From the entries below, copy every line that has the word "Погода".
*** Opening of Available records ***
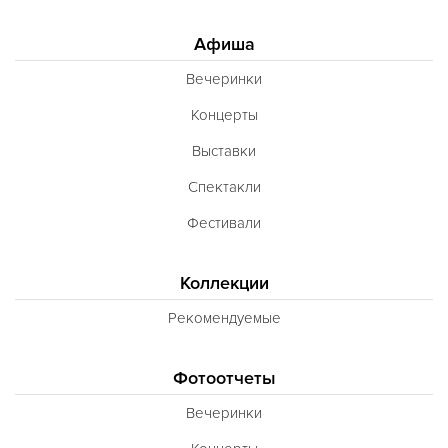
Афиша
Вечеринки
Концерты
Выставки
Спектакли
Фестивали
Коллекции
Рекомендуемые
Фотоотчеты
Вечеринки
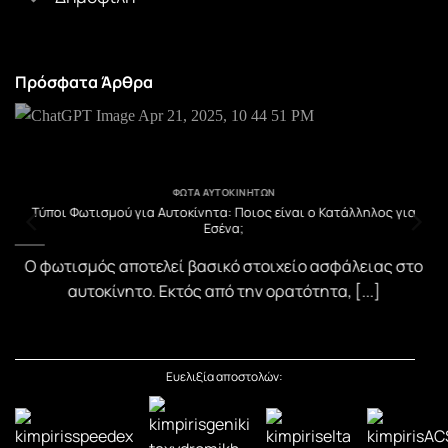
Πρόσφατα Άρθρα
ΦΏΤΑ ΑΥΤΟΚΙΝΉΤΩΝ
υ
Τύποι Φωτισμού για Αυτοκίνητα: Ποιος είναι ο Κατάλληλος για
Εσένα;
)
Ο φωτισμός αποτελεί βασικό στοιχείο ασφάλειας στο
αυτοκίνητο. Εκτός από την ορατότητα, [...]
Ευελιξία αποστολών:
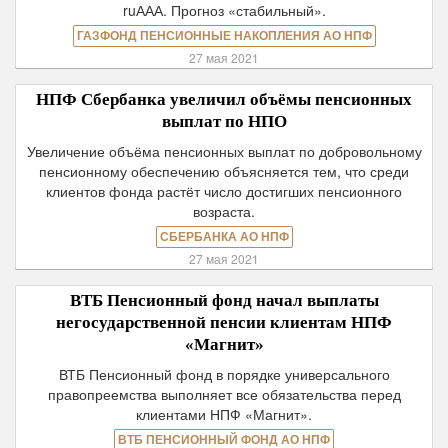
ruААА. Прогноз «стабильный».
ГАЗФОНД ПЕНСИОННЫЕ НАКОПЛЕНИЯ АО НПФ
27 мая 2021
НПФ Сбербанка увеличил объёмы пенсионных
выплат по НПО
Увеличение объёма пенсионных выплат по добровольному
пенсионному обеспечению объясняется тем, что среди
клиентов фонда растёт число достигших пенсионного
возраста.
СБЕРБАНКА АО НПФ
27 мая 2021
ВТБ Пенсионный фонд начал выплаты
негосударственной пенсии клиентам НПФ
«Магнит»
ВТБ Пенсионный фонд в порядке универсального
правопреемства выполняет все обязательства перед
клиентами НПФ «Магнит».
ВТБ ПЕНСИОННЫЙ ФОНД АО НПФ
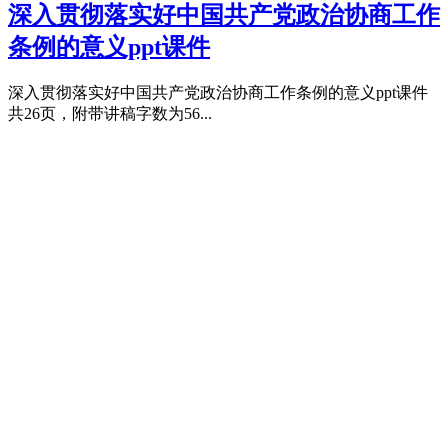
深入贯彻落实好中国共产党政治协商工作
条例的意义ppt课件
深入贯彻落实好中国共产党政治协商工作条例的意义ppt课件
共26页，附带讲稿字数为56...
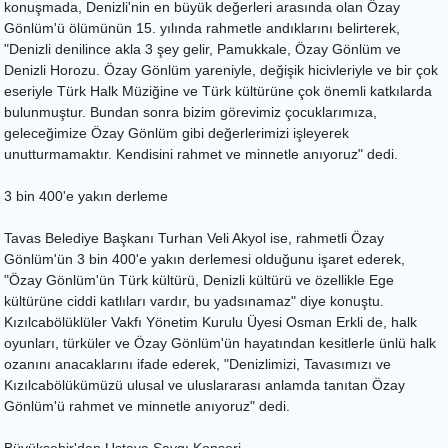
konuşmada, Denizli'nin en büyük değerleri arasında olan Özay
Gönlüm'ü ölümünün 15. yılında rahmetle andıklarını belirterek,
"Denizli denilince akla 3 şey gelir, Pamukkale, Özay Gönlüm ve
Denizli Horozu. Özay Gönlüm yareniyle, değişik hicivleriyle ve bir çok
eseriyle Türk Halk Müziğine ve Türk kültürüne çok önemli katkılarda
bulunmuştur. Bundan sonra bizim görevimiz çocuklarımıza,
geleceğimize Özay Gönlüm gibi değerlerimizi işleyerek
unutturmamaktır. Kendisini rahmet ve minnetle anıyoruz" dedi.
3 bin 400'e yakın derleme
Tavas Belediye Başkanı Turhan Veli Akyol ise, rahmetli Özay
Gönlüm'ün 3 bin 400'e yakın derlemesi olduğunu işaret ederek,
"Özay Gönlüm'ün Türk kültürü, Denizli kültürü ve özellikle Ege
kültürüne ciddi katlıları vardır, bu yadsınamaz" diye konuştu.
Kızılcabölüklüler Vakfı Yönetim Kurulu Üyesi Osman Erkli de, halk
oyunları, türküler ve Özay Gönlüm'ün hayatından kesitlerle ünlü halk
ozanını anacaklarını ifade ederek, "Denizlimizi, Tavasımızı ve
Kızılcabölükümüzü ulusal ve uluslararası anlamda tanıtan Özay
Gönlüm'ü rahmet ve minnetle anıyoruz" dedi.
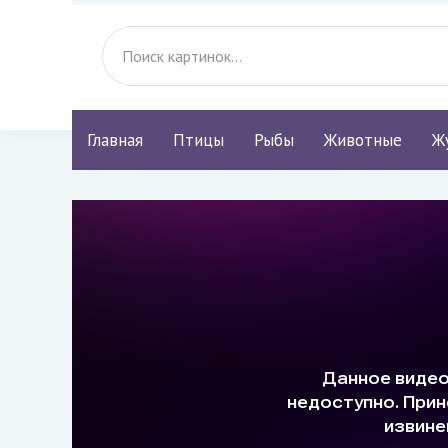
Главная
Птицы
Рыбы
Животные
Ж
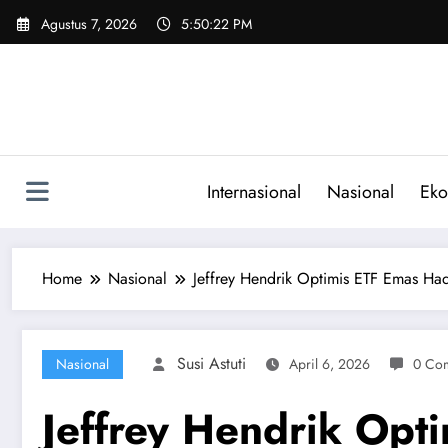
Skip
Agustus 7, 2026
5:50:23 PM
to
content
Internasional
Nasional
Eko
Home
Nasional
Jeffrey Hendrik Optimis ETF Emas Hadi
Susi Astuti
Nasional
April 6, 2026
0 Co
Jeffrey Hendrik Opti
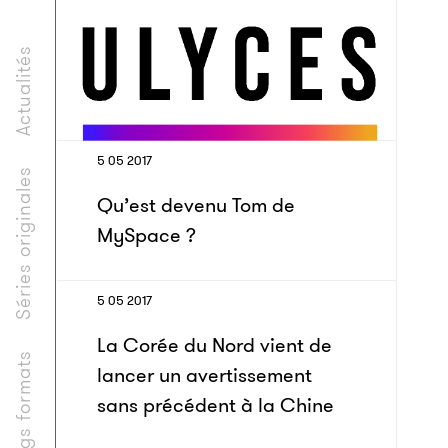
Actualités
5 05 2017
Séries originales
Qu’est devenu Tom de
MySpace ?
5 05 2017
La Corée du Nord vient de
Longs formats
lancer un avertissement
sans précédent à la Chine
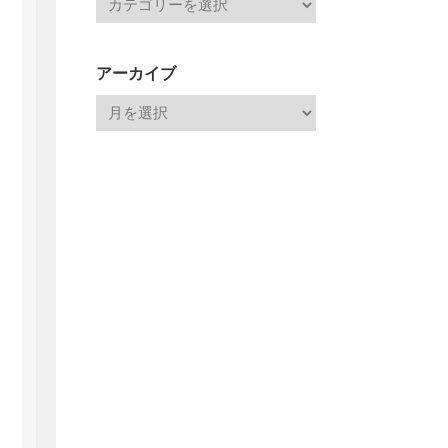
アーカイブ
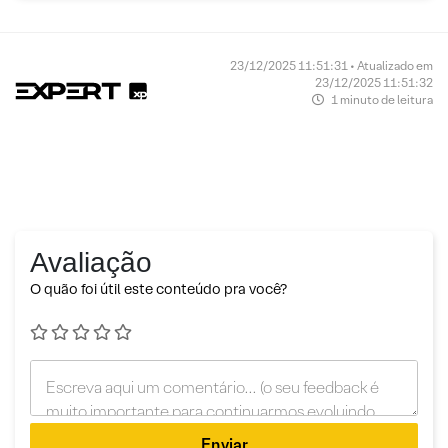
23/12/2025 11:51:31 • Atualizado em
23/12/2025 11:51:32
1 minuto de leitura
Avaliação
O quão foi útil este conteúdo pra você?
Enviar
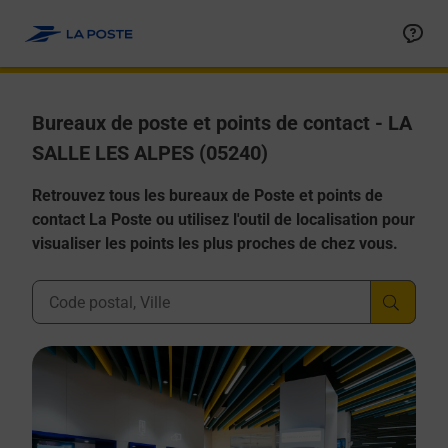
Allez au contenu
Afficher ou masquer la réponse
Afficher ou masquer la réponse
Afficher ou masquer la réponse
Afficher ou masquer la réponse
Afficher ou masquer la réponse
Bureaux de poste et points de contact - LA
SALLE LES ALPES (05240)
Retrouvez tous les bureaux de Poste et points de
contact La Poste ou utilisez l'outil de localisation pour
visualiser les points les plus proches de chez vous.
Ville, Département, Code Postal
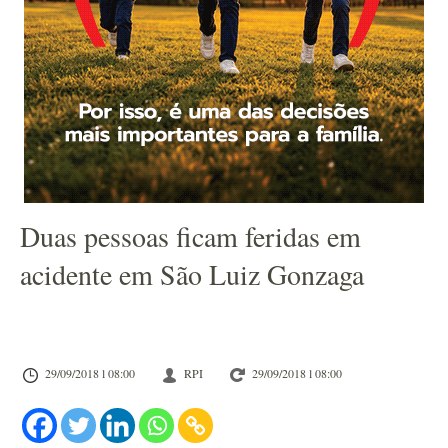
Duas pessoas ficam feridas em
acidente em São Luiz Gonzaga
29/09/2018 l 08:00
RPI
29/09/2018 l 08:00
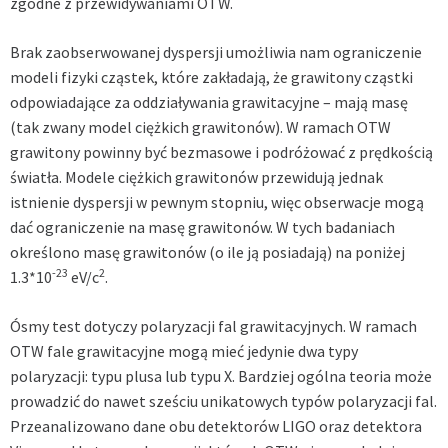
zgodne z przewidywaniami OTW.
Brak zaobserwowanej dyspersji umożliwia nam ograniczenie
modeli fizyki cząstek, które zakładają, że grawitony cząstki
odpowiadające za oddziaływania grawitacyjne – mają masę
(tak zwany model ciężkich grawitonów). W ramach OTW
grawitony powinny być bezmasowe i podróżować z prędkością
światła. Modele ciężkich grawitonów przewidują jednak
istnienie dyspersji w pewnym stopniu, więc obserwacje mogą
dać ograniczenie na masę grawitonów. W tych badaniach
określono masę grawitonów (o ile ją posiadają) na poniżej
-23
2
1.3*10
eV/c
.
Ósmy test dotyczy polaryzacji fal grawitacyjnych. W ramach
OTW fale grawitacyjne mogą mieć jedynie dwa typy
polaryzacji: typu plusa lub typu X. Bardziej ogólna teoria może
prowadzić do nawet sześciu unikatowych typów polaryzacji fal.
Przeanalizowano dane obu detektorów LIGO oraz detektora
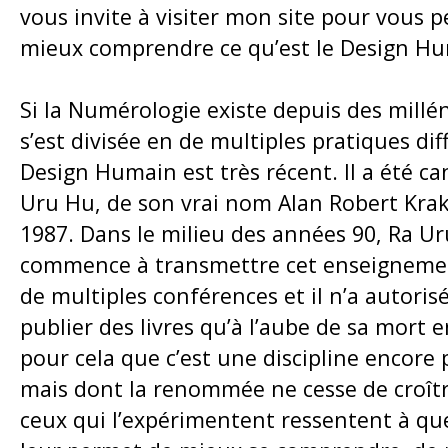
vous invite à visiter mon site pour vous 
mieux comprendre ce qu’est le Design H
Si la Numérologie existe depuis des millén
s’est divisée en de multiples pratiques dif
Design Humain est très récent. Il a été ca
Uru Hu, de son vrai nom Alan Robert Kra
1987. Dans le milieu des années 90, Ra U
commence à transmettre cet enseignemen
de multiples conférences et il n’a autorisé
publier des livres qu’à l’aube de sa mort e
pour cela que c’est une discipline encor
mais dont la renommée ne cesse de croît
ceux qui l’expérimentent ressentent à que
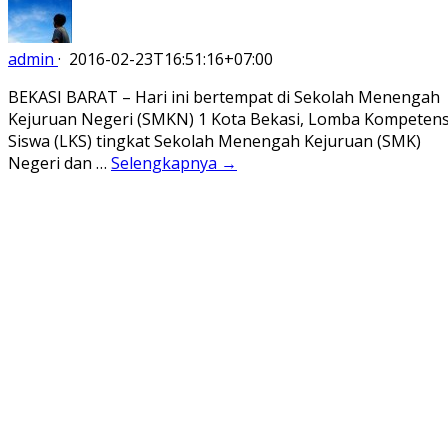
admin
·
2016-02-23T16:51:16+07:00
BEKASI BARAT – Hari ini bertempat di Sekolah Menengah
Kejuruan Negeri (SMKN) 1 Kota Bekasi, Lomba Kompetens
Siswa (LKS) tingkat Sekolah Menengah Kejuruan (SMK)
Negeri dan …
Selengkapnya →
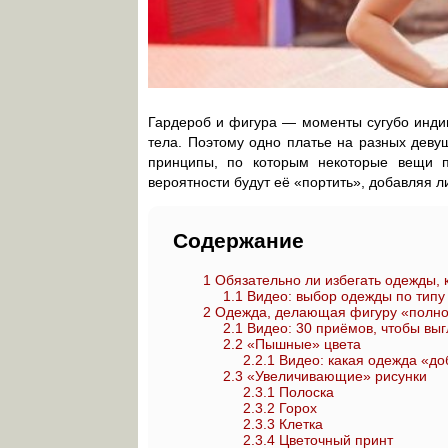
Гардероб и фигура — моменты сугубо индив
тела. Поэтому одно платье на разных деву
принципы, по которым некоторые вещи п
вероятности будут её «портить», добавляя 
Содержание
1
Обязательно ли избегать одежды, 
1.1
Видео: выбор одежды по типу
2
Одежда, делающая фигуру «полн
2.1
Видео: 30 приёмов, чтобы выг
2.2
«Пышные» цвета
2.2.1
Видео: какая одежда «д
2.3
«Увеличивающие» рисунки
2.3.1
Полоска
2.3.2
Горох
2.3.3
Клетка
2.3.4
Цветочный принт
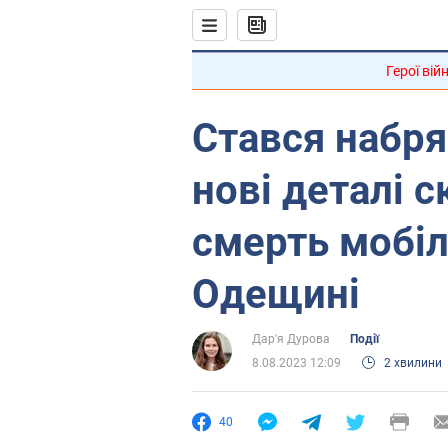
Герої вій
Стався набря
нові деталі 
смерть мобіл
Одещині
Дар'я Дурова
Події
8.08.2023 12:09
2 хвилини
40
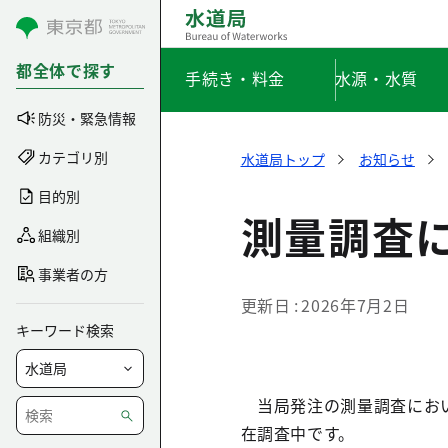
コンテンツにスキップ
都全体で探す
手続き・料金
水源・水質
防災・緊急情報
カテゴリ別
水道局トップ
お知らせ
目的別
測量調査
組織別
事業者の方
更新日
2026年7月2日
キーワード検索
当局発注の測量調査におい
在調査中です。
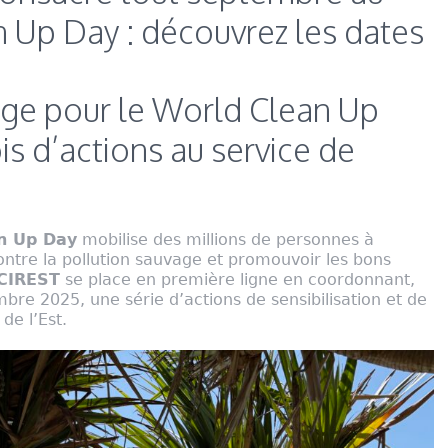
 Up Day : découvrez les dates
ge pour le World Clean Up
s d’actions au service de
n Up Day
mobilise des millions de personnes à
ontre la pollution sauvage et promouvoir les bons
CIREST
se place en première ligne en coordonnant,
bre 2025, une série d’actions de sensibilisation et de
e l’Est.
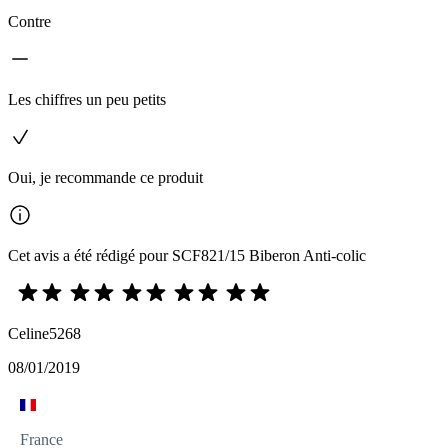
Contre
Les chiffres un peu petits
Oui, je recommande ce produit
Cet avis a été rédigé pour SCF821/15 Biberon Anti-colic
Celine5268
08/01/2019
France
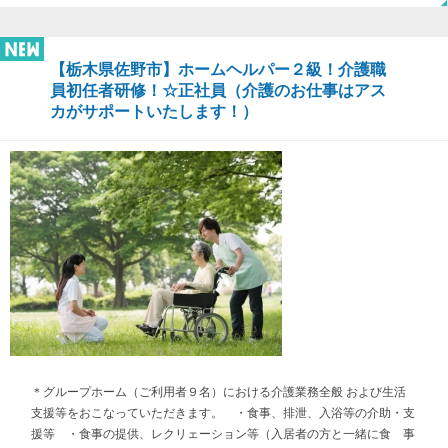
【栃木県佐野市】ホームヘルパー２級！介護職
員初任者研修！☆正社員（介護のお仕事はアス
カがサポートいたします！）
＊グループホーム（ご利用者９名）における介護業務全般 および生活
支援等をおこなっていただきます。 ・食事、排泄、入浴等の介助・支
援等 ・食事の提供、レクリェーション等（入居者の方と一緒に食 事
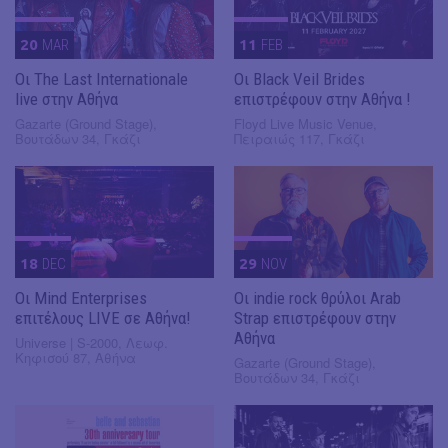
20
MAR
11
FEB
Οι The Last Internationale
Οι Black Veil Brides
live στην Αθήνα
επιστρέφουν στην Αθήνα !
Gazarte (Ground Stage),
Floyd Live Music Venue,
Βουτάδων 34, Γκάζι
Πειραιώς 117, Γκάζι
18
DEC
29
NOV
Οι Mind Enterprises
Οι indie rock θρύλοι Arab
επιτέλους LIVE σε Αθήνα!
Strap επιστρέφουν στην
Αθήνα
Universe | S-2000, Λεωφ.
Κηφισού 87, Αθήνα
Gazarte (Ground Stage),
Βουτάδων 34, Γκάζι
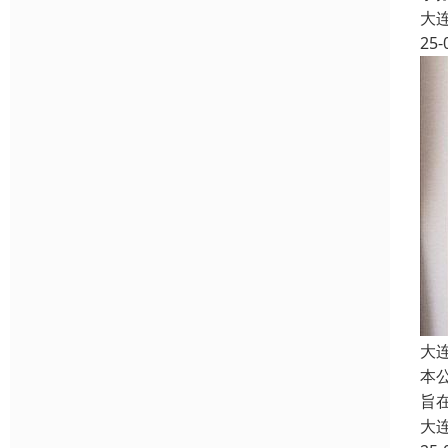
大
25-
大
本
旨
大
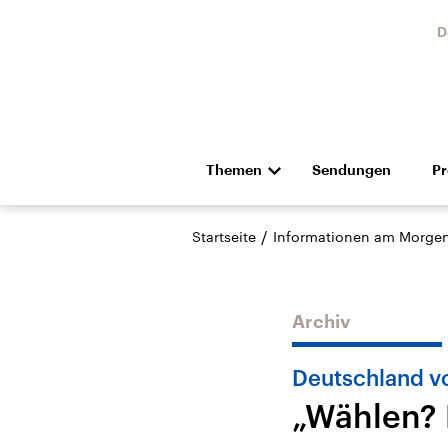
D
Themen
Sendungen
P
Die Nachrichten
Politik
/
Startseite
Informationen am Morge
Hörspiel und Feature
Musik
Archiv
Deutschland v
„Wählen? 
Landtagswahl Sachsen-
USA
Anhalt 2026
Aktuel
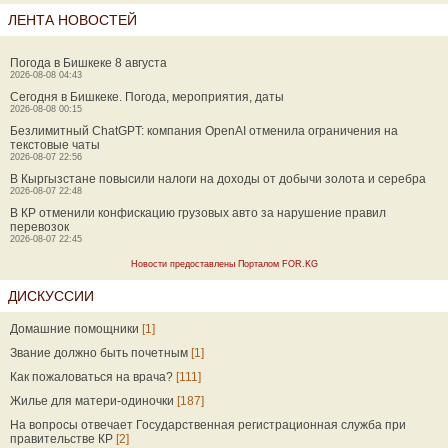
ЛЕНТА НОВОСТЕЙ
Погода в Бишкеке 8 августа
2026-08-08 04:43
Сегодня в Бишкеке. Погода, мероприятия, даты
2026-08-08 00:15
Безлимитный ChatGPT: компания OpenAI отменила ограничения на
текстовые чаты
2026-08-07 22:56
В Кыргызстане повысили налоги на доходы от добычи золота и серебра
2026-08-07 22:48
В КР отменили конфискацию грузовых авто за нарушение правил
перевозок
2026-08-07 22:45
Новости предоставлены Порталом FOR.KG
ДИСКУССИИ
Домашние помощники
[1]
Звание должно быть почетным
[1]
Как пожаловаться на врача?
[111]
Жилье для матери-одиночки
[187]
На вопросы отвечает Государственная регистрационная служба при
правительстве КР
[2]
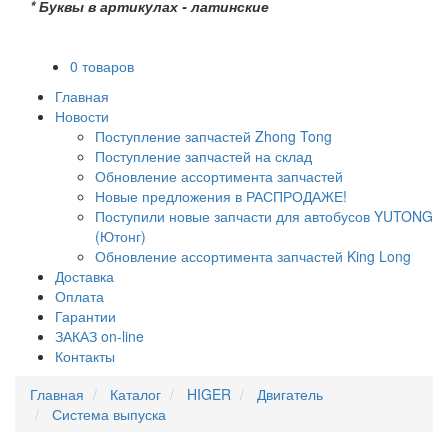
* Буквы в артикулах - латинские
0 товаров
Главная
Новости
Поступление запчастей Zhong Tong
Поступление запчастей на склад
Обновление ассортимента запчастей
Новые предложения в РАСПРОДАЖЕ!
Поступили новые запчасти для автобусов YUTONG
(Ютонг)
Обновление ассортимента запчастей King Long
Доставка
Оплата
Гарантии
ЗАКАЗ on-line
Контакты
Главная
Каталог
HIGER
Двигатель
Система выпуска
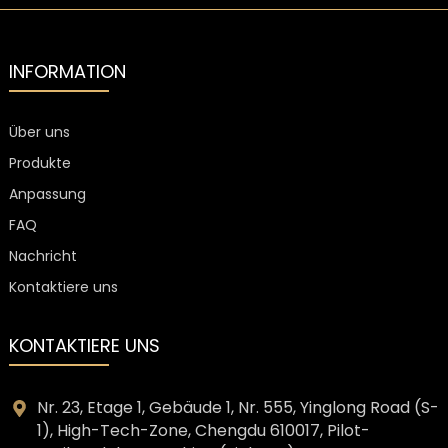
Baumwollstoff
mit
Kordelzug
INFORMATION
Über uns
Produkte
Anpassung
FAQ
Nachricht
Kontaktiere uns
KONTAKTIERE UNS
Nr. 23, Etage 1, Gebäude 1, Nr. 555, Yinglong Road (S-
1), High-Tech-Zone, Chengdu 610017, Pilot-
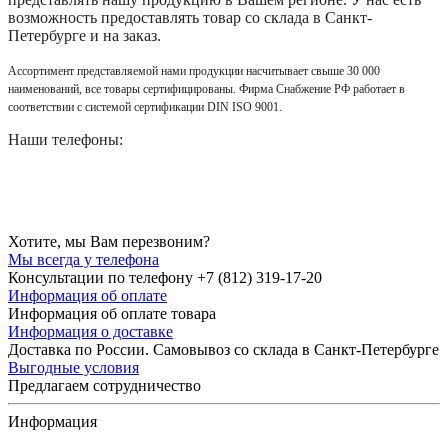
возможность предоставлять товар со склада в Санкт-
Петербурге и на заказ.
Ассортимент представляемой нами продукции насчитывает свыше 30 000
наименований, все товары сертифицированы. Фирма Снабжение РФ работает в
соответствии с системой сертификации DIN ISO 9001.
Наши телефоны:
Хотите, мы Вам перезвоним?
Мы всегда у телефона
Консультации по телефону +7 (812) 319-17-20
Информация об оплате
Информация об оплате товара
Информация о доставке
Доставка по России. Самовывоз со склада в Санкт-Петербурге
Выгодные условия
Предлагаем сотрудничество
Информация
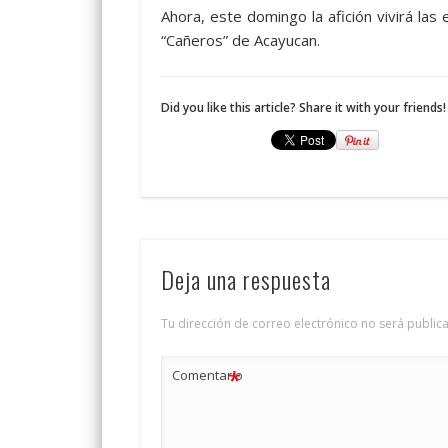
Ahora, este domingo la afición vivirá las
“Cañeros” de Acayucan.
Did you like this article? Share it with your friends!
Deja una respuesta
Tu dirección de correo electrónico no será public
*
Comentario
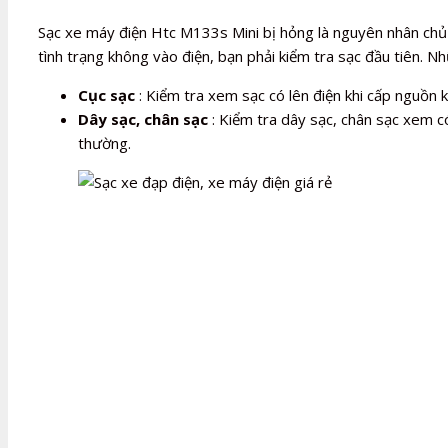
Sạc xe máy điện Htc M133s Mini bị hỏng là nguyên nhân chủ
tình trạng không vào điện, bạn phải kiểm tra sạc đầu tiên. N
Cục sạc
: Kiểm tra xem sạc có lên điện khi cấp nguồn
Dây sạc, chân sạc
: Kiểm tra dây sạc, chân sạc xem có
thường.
*** Close of Available records ***
[Exercise response]
Погода в Бишкеке 8 августа
Сегодня в Бишкеке. Погода, мероприятия, даты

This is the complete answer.